13.1.2 PCA 주성분 분석 코드 구현
1. 2차원 공간 차원 축소 파이썬 코드 구현
import numpy as np
X = np.array([[1, 1], [2, 2], [3, 3]])
X
array([[1, 1],
[2, 2],
[3, 3]])
# 也可以通过pandas库来构造数据,效果一样
import pandas as pd
X = pd.DataFrame([[1, 1], [2, 2], [3, 3]])
X
0 | 1 | |
---|---|---|
0 | 1 | 1 |
1 | 2 | 2 |
2 | 삼 | 삼 |
# 数据降维,由二维降至一维
from sklearn.decomposition import PCA
pca = PCA(n_components=1)
pca.fit(X) # 进行降维模型训练
X_transformed = pca.transform(X) # 进行数据降维,并赋值给X_transformed
X_transformed # 查看降维后的结果
array([[-1.41421356],
[ 0. ],
[ 1.41421356]])
# 查看此时的维度
X_transformed.shape
(3, 1)
# 查看降维的系数
pca.components_
array([[0.70710678, 0.70710678]])
# 查看线性组合表达式
a = pca.components_[0][0]
b = pca.components_[0][1]
print(str(a) + ' * X + ' + str(b) + ' * Y')
0.7071067811865476 * X + 0.7071067811865475 * Y
이것은 섹션 12.1.1에서 얻은 선형 조합과 실제로 동일합니다.
2. 3차원 공간 차원 축소 Python 코드 구현
import pandas as pd
X = pd.DataFrame([[45, 0.8, 9120], [40, 0.12, 2600], [38, 0.09, 3042], [30, 0.04, 3300], [39, 0.21, 3500]], columns=['年龄(岁)', '负债比率', '月收入(元)'])
X
나이) | 부채 비율 | 월수입(위안) | |
---|---|---|---|
0 | 45 | 0.80 | 9120 |
1 | 40 | 0.12 | 2600 |
2 | 38 | 0.09 | 3042 |
삼 | 30 | 0.04 | 3300 |
4 | 39 | 0.21 | 3500 |
# 因为三个指标数据的量级相差较大,所以可以先进行数据归一化处理
from sklearn.preprocessing import StandardScaler
X_new = StandardScaler().fit_transform(X)
X_new # 查看归一化后的数据
array([[ 1.36321743, 1.96044639, 1.98450514],
[ 0.33047695, -0.47222431, -0.70685302],
[-0.08261924, -0.57954802, -0.52440206],
[-1.73500401, -0.75842087, -0.41790353],
[ 0.12392886, -0.15025319, -0.33534653]])

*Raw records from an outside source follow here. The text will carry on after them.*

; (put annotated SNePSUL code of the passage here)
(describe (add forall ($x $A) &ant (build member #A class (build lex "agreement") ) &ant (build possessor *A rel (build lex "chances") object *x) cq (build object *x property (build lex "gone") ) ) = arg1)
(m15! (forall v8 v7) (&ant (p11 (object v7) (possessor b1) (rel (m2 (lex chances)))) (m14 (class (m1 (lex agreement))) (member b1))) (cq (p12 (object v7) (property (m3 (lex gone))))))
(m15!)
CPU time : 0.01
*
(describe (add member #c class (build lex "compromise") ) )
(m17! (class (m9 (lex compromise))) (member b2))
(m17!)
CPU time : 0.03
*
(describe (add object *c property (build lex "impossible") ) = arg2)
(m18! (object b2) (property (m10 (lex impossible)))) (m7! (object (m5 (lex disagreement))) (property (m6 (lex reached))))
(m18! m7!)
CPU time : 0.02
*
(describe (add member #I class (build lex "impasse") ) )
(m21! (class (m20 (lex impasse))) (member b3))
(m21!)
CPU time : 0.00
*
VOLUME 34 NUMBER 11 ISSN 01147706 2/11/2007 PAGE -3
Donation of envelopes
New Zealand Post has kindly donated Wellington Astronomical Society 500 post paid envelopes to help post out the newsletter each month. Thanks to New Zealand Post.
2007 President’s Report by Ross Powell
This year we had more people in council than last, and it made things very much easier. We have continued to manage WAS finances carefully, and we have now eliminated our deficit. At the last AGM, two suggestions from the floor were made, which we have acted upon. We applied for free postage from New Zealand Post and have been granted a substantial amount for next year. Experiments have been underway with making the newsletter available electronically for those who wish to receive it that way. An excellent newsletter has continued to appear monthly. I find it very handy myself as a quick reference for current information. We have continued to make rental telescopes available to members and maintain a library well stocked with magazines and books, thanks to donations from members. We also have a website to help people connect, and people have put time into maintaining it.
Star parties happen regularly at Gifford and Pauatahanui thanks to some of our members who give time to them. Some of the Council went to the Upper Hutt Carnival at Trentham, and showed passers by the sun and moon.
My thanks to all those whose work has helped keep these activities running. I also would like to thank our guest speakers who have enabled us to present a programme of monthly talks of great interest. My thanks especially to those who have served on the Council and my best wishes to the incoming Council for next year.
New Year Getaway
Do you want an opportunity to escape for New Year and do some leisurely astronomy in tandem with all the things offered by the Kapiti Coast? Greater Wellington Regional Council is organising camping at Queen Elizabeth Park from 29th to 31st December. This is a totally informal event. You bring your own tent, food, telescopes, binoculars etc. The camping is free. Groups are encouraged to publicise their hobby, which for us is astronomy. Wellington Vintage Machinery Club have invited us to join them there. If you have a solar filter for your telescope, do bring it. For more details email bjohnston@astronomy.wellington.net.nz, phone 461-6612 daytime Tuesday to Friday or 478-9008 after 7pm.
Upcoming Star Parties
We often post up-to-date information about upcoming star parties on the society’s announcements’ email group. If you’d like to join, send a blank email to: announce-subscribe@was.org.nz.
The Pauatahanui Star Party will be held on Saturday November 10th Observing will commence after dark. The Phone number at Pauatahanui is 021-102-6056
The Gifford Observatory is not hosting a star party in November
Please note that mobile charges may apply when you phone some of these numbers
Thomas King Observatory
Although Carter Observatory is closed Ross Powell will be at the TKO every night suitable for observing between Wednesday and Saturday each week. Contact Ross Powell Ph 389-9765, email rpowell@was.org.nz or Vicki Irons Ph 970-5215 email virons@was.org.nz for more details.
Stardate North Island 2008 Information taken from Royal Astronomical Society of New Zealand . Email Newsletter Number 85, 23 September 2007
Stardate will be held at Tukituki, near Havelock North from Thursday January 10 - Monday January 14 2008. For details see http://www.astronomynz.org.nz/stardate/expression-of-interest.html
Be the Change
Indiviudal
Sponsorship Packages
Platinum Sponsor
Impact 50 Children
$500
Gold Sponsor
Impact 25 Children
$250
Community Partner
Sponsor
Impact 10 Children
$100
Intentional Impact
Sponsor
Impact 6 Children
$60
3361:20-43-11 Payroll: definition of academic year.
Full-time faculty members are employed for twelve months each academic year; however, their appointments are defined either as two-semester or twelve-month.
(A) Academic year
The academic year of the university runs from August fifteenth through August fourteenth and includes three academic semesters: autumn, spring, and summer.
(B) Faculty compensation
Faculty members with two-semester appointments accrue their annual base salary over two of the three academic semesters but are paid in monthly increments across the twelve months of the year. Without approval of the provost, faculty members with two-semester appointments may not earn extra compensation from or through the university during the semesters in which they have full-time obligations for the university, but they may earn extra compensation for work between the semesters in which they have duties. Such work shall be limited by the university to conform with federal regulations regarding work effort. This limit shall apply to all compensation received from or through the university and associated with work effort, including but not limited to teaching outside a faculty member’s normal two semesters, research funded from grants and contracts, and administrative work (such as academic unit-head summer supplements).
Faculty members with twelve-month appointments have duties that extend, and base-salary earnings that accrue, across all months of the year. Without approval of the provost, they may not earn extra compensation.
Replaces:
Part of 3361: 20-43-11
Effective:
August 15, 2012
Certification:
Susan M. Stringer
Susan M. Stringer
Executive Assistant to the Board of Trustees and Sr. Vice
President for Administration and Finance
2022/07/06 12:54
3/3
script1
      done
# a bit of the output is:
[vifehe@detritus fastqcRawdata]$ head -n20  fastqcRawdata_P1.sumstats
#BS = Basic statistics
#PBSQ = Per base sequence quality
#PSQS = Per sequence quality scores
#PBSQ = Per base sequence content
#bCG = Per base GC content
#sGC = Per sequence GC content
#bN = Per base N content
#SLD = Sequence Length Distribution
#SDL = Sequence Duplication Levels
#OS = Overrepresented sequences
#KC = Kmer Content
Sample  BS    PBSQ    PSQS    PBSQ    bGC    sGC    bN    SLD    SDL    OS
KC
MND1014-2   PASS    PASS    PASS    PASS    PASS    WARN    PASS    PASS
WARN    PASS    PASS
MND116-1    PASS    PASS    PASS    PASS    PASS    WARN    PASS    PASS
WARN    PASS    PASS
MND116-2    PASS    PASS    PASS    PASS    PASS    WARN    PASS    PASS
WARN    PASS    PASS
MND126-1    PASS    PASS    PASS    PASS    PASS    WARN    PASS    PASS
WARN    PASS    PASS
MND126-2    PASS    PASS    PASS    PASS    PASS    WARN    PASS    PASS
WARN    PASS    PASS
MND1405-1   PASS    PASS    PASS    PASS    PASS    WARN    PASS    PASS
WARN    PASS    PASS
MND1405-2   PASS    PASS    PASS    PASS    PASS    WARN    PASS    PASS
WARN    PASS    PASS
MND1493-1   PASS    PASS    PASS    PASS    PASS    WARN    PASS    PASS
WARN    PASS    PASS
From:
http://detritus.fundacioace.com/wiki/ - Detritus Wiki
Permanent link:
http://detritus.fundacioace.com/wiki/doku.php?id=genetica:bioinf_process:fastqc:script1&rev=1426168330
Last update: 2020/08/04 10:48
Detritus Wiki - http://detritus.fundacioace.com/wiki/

from sklearn.decomposition import PCA
pca = PCA(n_components=2)
pca.fit(X_new) # 进行降维模型训练
X_transformed = pca.transform(X_new) # 进行数据降维,并赋值给X_transformed
X_transformed # 查看降维后的结果
array([[ 3.08724247, 0.32991205],
[-0.52888635, -0.74272137],
[-0.70651782, -0.33057258],
[-1.62877292, 1.05218639],
[-0.22306538, -0.30880449]])
# 查看降维的系数
pca.components_
array([[ 0.52952108, 0.61328179, 0.58608264],
[-0.82760701, 0.22182579, 0.51561609]])
dim = ['年龄(岁)', '负债比率', '月收入(元)']
for i in pca.components_:
formula = []
for j in range(len(i)):
formula.append(str(i[j]) + ' * ' + dim[j])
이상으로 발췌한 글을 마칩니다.